Pero aquí viene lo incómodo: aunque lleguen esos recursos, el mercado desconfía del Gobierno. El Plan Financiero 2026 promete un déficit (gasto mayor que ingreso) de 5,1% del PIB, algo que los analistas consideran demasiado ambicioso. El mercado mantiene dudas sobre la capacidad del Gobierno para cumplir sus metas fiscales, lo que significa que inversionistas y bancos no están tranquilos. Esa desconfianza se traduce en presiones sobre los precios.

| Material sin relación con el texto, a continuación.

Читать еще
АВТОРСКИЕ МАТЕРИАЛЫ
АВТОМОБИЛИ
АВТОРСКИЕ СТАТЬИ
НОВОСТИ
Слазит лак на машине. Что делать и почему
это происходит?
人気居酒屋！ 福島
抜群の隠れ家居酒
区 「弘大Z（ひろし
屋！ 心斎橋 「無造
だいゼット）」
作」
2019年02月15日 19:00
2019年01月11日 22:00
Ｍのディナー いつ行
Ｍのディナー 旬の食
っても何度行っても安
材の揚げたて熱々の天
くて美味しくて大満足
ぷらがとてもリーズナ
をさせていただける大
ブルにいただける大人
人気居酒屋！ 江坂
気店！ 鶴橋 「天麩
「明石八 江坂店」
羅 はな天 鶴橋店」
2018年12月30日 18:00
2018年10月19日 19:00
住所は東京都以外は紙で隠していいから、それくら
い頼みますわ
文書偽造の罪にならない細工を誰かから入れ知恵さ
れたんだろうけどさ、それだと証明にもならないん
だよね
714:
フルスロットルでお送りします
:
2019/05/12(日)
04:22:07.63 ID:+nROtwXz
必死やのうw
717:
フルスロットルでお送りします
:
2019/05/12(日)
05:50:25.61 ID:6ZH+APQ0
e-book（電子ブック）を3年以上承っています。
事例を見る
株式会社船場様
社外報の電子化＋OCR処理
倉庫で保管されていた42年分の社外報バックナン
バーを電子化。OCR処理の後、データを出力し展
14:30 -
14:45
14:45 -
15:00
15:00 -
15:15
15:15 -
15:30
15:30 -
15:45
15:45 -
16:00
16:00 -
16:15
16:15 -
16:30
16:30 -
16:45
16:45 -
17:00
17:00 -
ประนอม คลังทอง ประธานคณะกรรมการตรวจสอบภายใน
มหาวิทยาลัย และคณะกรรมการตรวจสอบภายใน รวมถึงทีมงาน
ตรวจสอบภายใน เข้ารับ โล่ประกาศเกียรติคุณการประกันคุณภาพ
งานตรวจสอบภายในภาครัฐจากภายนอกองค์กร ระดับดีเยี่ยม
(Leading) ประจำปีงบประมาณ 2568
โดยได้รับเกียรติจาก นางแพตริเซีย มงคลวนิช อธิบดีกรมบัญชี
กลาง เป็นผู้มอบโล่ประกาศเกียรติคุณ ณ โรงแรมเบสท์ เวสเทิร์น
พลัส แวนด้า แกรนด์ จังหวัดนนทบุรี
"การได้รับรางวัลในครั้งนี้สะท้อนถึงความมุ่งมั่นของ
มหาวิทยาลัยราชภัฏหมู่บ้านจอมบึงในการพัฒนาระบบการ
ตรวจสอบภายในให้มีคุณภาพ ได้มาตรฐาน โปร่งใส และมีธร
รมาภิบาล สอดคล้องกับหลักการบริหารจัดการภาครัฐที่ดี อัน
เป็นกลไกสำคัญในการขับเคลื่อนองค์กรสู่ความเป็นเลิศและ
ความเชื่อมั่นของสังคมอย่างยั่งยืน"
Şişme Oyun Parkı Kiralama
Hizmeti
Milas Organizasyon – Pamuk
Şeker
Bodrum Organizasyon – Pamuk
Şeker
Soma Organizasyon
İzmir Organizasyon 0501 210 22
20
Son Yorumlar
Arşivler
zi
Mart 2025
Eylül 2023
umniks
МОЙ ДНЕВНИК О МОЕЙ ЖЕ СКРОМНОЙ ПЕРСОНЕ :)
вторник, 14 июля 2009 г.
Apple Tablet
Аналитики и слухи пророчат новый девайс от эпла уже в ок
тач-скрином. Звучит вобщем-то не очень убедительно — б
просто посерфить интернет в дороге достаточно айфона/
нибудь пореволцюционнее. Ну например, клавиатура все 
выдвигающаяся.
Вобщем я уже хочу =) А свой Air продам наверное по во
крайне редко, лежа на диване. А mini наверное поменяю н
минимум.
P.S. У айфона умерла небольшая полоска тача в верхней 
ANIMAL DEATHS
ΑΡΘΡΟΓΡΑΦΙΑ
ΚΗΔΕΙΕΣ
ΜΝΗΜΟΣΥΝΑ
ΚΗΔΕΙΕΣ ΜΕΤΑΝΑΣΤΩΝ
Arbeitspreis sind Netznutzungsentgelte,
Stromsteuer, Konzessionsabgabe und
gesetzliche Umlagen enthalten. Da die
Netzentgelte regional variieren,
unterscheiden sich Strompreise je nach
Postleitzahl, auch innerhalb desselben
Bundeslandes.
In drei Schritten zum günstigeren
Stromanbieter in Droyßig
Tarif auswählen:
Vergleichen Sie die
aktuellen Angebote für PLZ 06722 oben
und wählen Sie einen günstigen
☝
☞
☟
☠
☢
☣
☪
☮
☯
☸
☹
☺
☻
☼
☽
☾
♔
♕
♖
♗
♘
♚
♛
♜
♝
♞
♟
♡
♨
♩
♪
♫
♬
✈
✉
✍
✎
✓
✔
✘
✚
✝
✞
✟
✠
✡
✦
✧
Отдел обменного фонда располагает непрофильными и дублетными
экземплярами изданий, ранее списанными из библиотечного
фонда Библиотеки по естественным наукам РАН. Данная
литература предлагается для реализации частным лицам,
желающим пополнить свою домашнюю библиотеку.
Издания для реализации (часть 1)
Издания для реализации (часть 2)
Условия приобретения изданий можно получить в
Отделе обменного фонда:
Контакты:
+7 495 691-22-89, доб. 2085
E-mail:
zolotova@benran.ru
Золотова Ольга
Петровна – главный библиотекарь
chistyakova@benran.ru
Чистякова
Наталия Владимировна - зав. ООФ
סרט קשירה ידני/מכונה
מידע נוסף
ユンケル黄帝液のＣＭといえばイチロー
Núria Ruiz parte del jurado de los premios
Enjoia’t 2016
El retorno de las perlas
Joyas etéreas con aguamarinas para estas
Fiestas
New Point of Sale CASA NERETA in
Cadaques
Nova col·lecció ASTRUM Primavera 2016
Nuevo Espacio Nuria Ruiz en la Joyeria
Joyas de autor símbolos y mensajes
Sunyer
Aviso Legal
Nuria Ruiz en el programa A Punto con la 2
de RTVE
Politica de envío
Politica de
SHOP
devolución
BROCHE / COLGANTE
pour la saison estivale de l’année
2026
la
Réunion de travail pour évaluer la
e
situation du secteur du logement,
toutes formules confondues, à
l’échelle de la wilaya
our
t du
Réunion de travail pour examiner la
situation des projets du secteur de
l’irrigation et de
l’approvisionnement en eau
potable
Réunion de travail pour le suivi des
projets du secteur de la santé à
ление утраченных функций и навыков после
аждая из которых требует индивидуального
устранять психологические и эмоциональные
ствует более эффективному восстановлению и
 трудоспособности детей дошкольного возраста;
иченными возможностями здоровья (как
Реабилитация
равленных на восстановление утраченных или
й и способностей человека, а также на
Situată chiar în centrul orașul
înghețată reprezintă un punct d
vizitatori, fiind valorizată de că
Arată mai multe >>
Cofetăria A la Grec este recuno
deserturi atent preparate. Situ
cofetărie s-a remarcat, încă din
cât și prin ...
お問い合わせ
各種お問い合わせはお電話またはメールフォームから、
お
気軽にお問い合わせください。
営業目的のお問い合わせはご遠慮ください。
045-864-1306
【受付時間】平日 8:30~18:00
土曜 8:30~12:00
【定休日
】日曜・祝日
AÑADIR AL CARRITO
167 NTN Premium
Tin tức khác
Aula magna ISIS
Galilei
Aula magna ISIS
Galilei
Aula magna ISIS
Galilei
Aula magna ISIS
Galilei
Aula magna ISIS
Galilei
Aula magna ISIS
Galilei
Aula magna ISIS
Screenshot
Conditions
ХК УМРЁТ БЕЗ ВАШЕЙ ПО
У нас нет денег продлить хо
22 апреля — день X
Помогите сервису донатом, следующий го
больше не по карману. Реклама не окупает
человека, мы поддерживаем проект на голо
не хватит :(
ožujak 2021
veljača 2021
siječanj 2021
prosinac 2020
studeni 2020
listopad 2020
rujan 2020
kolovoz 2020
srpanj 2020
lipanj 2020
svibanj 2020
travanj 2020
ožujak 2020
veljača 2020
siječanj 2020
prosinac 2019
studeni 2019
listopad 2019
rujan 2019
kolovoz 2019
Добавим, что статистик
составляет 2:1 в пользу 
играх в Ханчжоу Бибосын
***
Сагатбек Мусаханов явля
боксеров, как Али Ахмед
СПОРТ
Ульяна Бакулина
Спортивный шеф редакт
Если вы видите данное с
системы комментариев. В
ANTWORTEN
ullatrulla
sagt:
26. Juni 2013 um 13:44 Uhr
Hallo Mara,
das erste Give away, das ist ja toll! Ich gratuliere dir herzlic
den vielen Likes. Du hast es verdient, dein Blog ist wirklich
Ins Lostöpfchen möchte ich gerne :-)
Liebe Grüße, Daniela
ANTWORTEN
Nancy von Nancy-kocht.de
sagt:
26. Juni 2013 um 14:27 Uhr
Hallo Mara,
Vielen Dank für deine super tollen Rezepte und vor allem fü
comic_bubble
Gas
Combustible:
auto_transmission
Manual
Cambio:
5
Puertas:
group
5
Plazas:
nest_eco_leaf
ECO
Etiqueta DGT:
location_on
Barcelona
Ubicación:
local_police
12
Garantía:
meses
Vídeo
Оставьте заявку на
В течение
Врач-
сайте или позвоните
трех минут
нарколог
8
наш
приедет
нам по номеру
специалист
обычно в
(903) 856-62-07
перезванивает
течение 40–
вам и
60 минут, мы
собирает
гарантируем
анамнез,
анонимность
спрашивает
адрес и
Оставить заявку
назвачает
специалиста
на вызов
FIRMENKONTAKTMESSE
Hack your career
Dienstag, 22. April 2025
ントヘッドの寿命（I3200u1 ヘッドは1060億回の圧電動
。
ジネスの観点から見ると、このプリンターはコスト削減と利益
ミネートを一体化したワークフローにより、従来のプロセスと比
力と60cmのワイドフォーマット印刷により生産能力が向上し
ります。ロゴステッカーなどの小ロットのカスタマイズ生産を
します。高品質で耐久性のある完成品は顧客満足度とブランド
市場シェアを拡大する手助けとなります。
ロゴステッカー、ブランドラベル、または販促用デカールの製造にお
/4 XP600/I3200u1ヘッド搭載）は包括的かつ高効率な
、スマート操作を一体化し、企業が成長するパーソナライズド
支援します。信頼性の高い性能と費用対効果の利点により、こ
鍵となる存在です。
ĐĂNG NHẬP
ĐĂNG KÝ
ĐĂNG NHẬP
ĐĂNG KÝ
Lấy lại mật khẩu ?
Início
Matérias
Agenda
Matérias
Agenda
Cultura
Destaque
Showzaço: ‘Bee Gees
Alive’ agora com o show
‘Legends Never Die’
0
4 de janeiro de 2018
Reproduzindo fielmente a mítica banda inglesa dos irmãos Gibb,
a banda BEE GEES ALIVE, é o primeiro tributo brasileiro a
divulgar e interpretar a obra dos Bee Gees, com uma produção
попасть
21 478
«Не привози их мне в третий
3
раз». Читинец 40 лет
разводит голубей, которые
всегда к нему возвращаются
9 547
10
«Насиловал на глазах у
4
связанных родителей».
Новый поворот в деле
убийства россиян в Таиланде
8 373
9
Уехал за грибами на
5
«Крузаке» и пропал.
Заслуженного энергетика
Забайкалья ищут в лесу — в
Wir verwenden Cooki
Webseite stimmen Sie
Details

En el frente de precios, la inflación sigue obligando al Banco de la República a mantener tasas de interés altas, lo cual encarece el dinero. Para el ciudadano promedio esto significa que un crédito hipotecario, un préstamo para carro o uno de consumo cuesta más. A principios de marzo, los créditos de consumo crecían alrededor del 8% anual y los hipotecarios al 12%, el ritmo más rápido desde 2023. Pero ese ritmo podría frenar si el dinero sigue caro. El análisis sugiere que familias y empresas deben ser más cuidadosas con el endeudamiento.
Una buena noticia es que el peso colombiano se mantiene fuerte. El dólar ronda entre los $3.600 y $3.800, haciendo que el peso sea una de las monedas más fuertes en lo que va de 2026. Esto ocurre porque las altas tasas de interés atraen inversionistas extranjeros y porque los pagos de impuestos generan que las empresas conviertan sus dólares a pesos. Sin embargo, este equilibrio es frágil. La guerra en Irán mantiene en vilo los precios del petróleo y las materias primas agrícolas, factores que podrían desestabilizar los mercados globales y limitar la posibilidad de que los bancos centrales bajen sus tasas de interés pronto.
En síntesis, abril será un termómetro de la economía colombiana. Hay elementos que aportan tranquilidad a corto plazo como el dinero que entra por impuestos y la estabilidad del peso. Pero los desafíos de fondo, el fiscal y la inflación, seguirán al acecho. El mes próximo dirá mucho sobre si el país logra sostener este equilibrio o si comienzan a resquebrajarse las finanzas públicas.